Sunday, July 3, 2011

Doctor Faustus - Christopher Marlowe

doctor faustus
christopher marlowe
premiered 1592
69 pages
completed 5/29/2011

read for: HSTEU305 (european witch trials)

*may contain spoilers*


Not marching now in fields of Trasimene / Where Mars did mate the Carthaginians, / Nor sporting in the dalliance of love / in courts of kings where state is overturned / Nor in the pomp of proud audacious deeds / Intends our muse to vaunt his heavenly verse.

A fifteenth century German, Georg Faustus, was a learned man with a reputation for magic. He studied at Heilderberg where he showed an interest in occult topics and was an example of the Renaissance magic tradition, a renewed interest in sorcery and other such learned magics. He was an actual figure around whom myths and legends have sense sprung up. Christopher Marlowe's Doctor Faustus is just one of many versions of this tale. In his play, Doctor Faustus is a learned man with an insatiable thirst for knowledge and power. He sees magic as the ultimate form of both and so makes a pact with the devil, his soul in exchange for twenty-four years of magical power. As the time for payment draws near, Faustus grows fearful and contemplates whether his damnation is inevitable or if its not too late to repent.

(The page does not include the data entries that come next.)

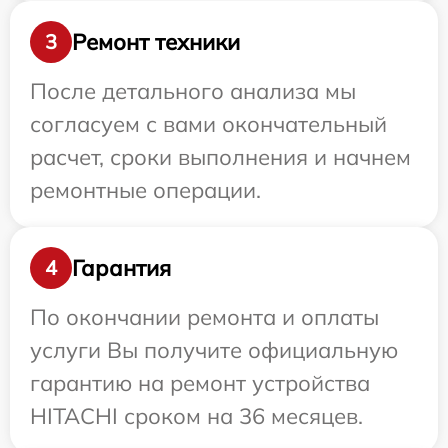
Ремонт техники
3
После детального анализа мы
согласуем с вами окончательный
расчет, сроки выполнения и начнем
ремонтные операции.
Гарантия
4
По окончании ремонта и оплаты
услуги Вы получите официальную
гарантию на ремонт устройства
HITACHI сроком на 36 месяцев.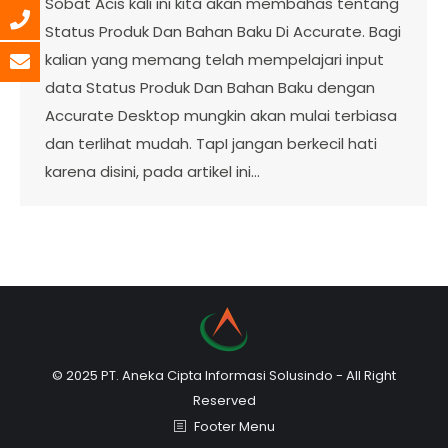
Sobat Acis kali ini kita akan membahas tentang
Status Produk Dan Bahan Baku Di Accurate. Bagi
kalian yang memang telah mempelajari input
data Status Produk Dan Bahan Baku dengan
Accurate Desktop mungkin akan mulai terbiasa
dan terlihat mudah. TapI jangan berkecil hati
karena disini, pada artikel ini…
© 2025 PT. Aneka Cipta Informasi Solusindo - All Right
Reserved
Footer Menu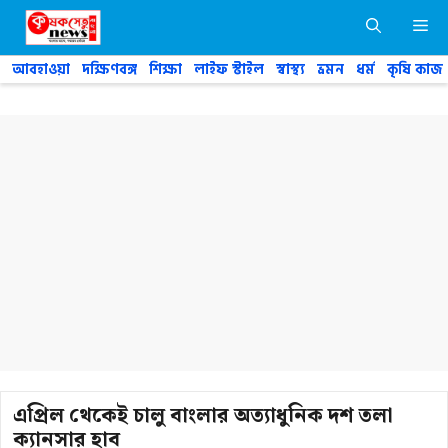
Skip
M
to
content
আবহাওয়া
দক্ষিণবঙ্গ
শিক্ষা
লাইফ স্টাইল
স্বাস্থ্য
ভ্রমন
ধর্ম
কৃষি কাজ
এপ্রিল থেকেই চালু বাংলার অত্যাধুনিক দশ তলা
ক্যানসার হাব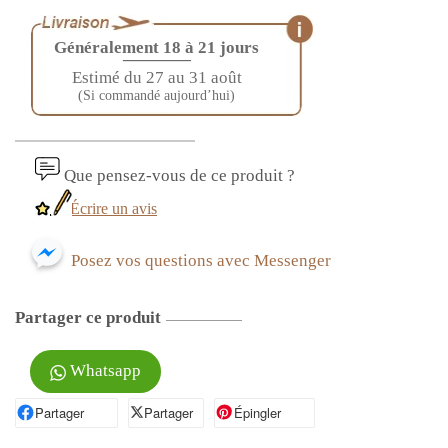
Généralement 18 à 21 jours
————
Estimé du 27 au 31 août
(Si commandé aujourd’hui)
Que pensez-vous de ce produit ?
Écrire un avis
Posez vos questions avec Messenger
Partager ce produit
Whatsapp
Partager
Partager sur Facebook
Partager
Partager sur X
Épingler
Épingler sur Pinterest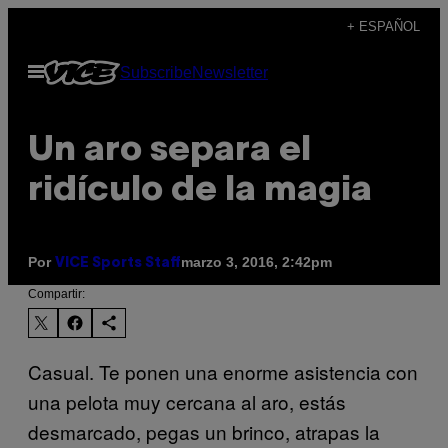
Saltar
+ ESPAÑOL
al
Abrir
Subscribe
Newsletter
contenido
Menú
Un aro separa el
ridículo de la magia
Por
marzo 3, 2016, 2:42pm
VICE Sports Staff
Compartir:
Casual. Te ponen una enorme asistencia con
una pelota muy cercana al aro, estás
desmarcado, pegas un brinco, atrapas la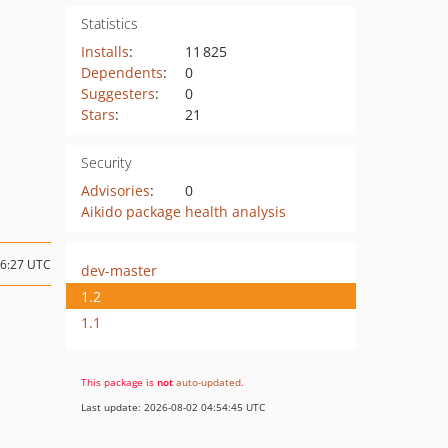
Statistics
Installs
:
11 825
Dependents
:
0
Suggesters
:
0
Stars
:
21
Security
Advisories
:
0
Aikido package health analysis
06:27 UTC
dev-master
1.2
1.1
This package is
not
auto-updated
.
Last update: 2026-08-02 04:54:45 UTC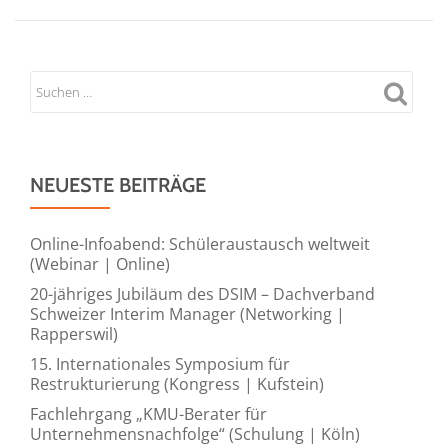
NEUESTE BEITRÄGE
Online-Infoabend: Schüleraustausch weltweit
(Webinar | Online)
20-jähriges Jubiläum des DSIM – Dachverband
Schweizer Interim Manager (Networking |
Rapperswil)
15. Internationales Symposium für
Restrukturierung (Kongress | Kufstein)
Fachlehrgang „KMU-Berater für
Unternehmensnachfolge“ (Schulung | Köln)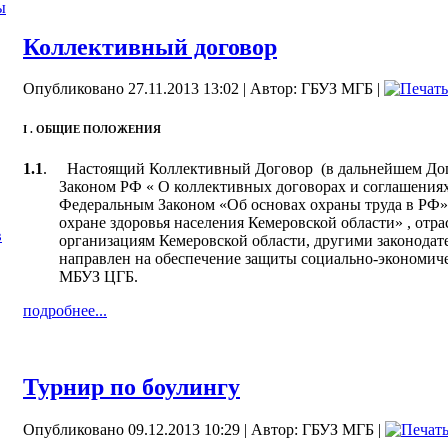
ы
Коллективный договор
Опубликовано 27.11.2013 13:02
|
Автор: ГБУЗ МГБ
|
I . ОБЩИЕ ПОЛОЖЕНИЯ
1.1
.
Настоящий Коллективный Договор (в дальнейшем Дого
Законом РФ « О коллективных договорах и соглашениях
Федеральным Законом «Об основах охраны труда в РФ»
охране здоровья населения Кемеровской области» , от
в
организациям Кемеровской области, другими законода
направлен на обеспечение защиты социально-экономич
МБУЗ ЦГБ.
подробнее...
Турнир по боулингу
Опубликовано 09.12.2013 10:29
|
Автор: ГБУЗ МГБ
|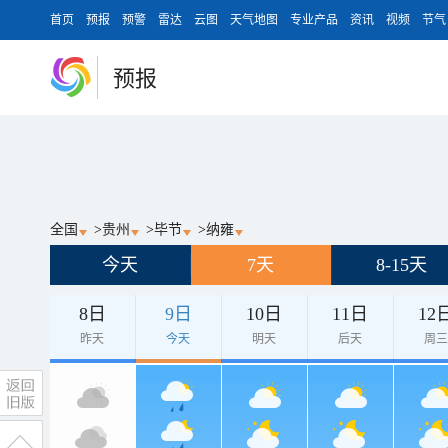
首页
预报
预警
雷达
云图
天气地图
专业产品
资讯
视频
节气
预报
全国
>
贵州
>
毕节
>
纳雍
今天
7天
8-15天
8日
9日
10日
11日
12
昨天
今天
明天
后天
周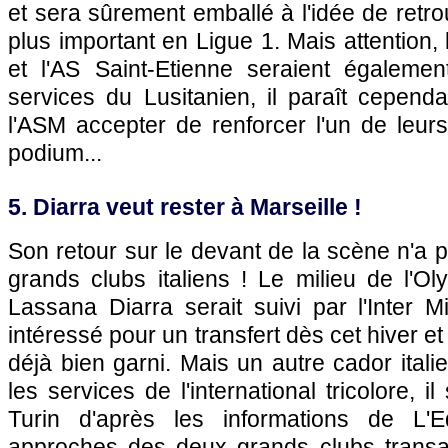
et sera sûrement emballé à l'idée de retr
plus important en Ligue 1. Mais attention,
et l'AS Saint-Etienne seraient égalemen
services du Lusitanien, il paraît cependan
l'ASM accepter de renforcer l'un de leur
podium...
5. Diarra veut rester à Marseille !
Son retour sur le devant de la scène n'a
grands clubs italiens ! Le milieu de l'O
Lassana Diarra serait suivi par l'Inter M
intéressé pour un transfert dès cet hiver et
déjà bien garni. Mais un autre cador itali
les services de l'international tricolore, i
Turin d'après les informations de L'
approches des deux grands clubs transal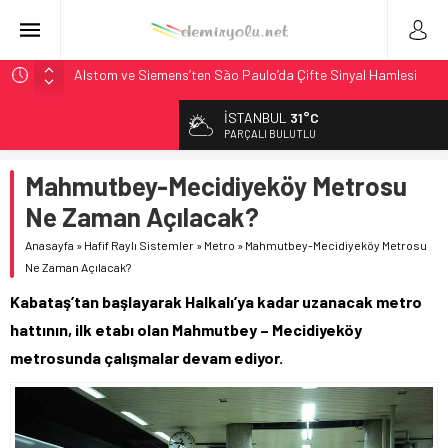
Alstom ve Siemens’ten São Paulo’da Çifte Sinyal Hamlesi
Siemens ve Stadler’dan Berlin S-Bahn’a 350 Trenlik Dev
İSTANBUL
31°C
Sözleşme
PARÇALI BULUTLU
Japonya Maglev Onayı: Bütçe 11 Trilyon Yen, Hedef 2036
Mahmutbey-Mecidiyeköy Metrosu
Toronto Metrosu’nda Kapasite %40 Artıyor: Hitachi Rail
İmzaladı
Ne Zaman Açılacak?
Webuild Tüneli Tamamladı: Lima’da Seyahat 45 Dakikaya
Anasayfa
»
Hafif Raylı Sistemler
»
Metro
»
Mahmutbey-Mecidiyeköy Metrosu
İndi
Ne Zaman Açılacak?
Kabataş’tan başlayarak Halkalı’ya kadar uzanacak metro
hattının, ilk etabı olan Mahmutbey – Mecidiyeköy
metrosunda çalışmalar devam ediyor.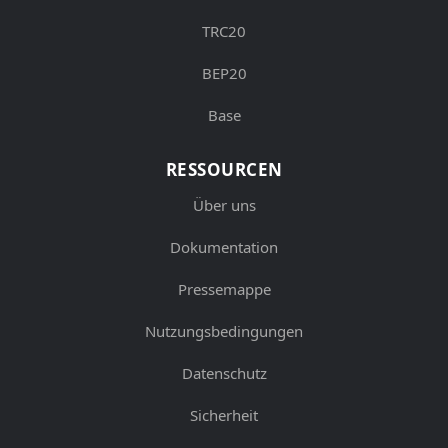
TRC20
BEP20
Base
RESSOURCEN
Über uns
Dokumentation
Pressemappe
Nutzungsbedingungen
Datenschutz
Sicherheit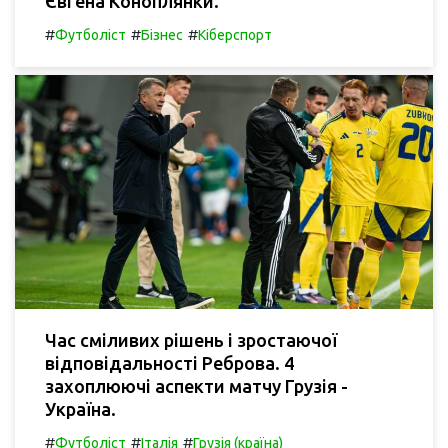
Євгена Коноплянки.
#
#
#
Футболіст
Бізнес
Кіберспорт
Час сміливих рішень і зростаючої
відповідальності Реброва. 4
захоплюючі аспекти матчу Грузія -
Україна.
#
#
#
Футболіст
Італія
Грузія (країна)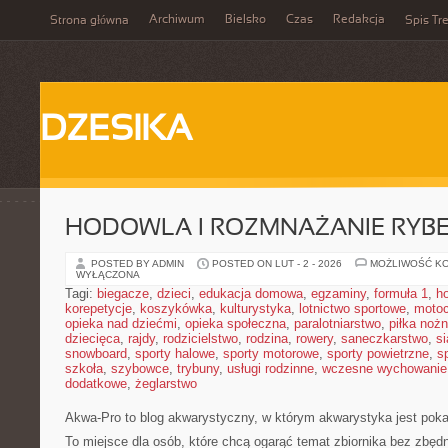
Archiwum
Bielsko
Czas
Redakcja
Strona główna
Spis Tre
DZESIKA
HODOWLA I ROZMNAŻANIE RYB
POSTED BY ADMIN
POSTED ON LUT - 2 - 2026
MOŻLIWOŚĆ K
WYŁĄCZONA
Tagi:
biegacze
,
dzieci
,
edukacja domowa
,
egzaminy
,
formuła 1
,
h
korepetycje
,
koszykówka
,
kulturystyka
,
lotnictwo sportowe
,
motoc
opieka nad dziećmi
,
opieka społeczna
,
paralotniarstwo
,
piłka noż
dziecięca
,
rajdy
,
rodzicielstwo
,
rodzina
,
rowery
,
saneczkarstwo
,
s
snowboard
,
sporty halowe
,
sporty motorowe
,
sporty powietrzne
,
s
szkoła
,
szybowce
,
trybuny
,
usługi rodzinne
,
wczesne wychowanie
dodatkowe
,
żeglarstwo
Akwa-Pro to blog akwarystyczny, w którym akwarystyka jest poka
To miejsce dla osób, które chcą ogarąć temat zbiornika bez zbęd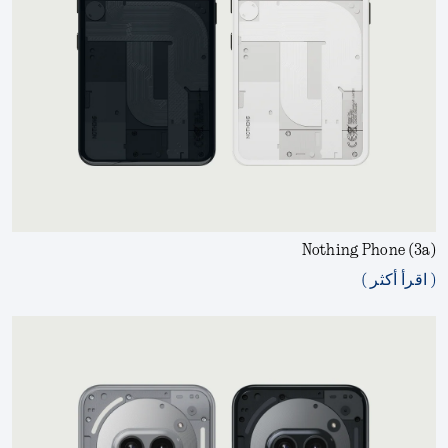
Nothing Phone (3a)
( اقرأ أكثر )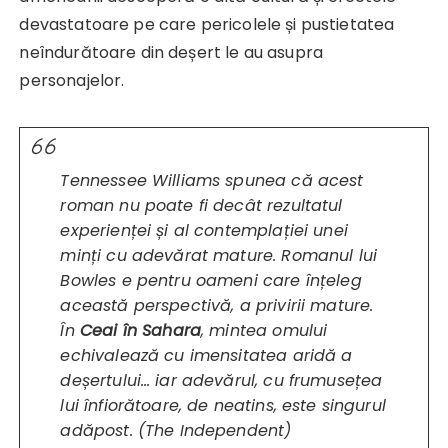
devastatoare pe care pericolele și pustietatea
neîndurătoare din deșert le au asupra
personajelor.
Tennessee Williams spunea că acest
roman nu poate fi decât rezultatul
experienței și al contemplației unei
minți cu adevărat mature. Romanul lui
Bowles e pentru oameni care înțeleg
această perspectivă, a privirii mature.
În
Ceai în Sahara
, mintea omului
echivalează cu imensitatea aridă a
deșertului… iar adevărul, cu frumusețea
lui înfiorătoare, de neatins, este singurul
adăpost. (The Independent)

I read this for school, for my History of European Witch Trials class (which I kept accidentally referring to as simply my "witchcraft" class, as if I'd ditched the University of Washington for Hogwarts) and wrote a paper on it, so I was reading it for a very specific purpose. Rather than for enjoyment in the story, I was reading it as a text on Reformation belief in diabolism (demon worship) and the rejection of Catholic tradition. And in those instances, there is a wealth of information (enough to write an 8 page paper) from the deeper theological questions (if this is a Reformation text, is Faustus automatically damned for his diabolism or is there room for repentance?) to the more comically superficial (such as Faustus demanding Mephistophiles, his demon friend, appear to him as a Franciscan friar). Which is probably good, seeing as how otherwise, it's really kind of boring. Faustus is kind of a jackass. He didn't have enough depth to him to make me care why he chose to consort with devils. Not a whole lot happens, either. I wish when he got his powers he actually used them for something. Instead he did a few tricks and at one point traveled to Rome to screw with the Pope. But there was nowhere near twenty-four years worth of magical happenings. Not even twenty-four years of mischief.

I do think a good portion of my boredom comes from reading the text as opposed to seeing it performed. It's one thing to actually see devils carry him off to his fate at the end of the play, leaving the viewer without a concrete resolution (sometimes it just goes dark, sometimes screams are heard, and sometimes bloody limbs are thrown back on stage as if the demons tore his soul right out of his body), but reading nothing but sparse stage directions leaves a reader a little cold.

There's a faction of people who believe that Christopher Marlowe was the actual author of all Shakespeare's plays, and after reading this I have to believe those people are crazy (no offense if you're on of those crazies). There's a reason why Shakespeare is taught over and over, with whole classes devoted to nothing but his work, and why Christopher Marlowe is relegated to a week in my History of Witch Trials class.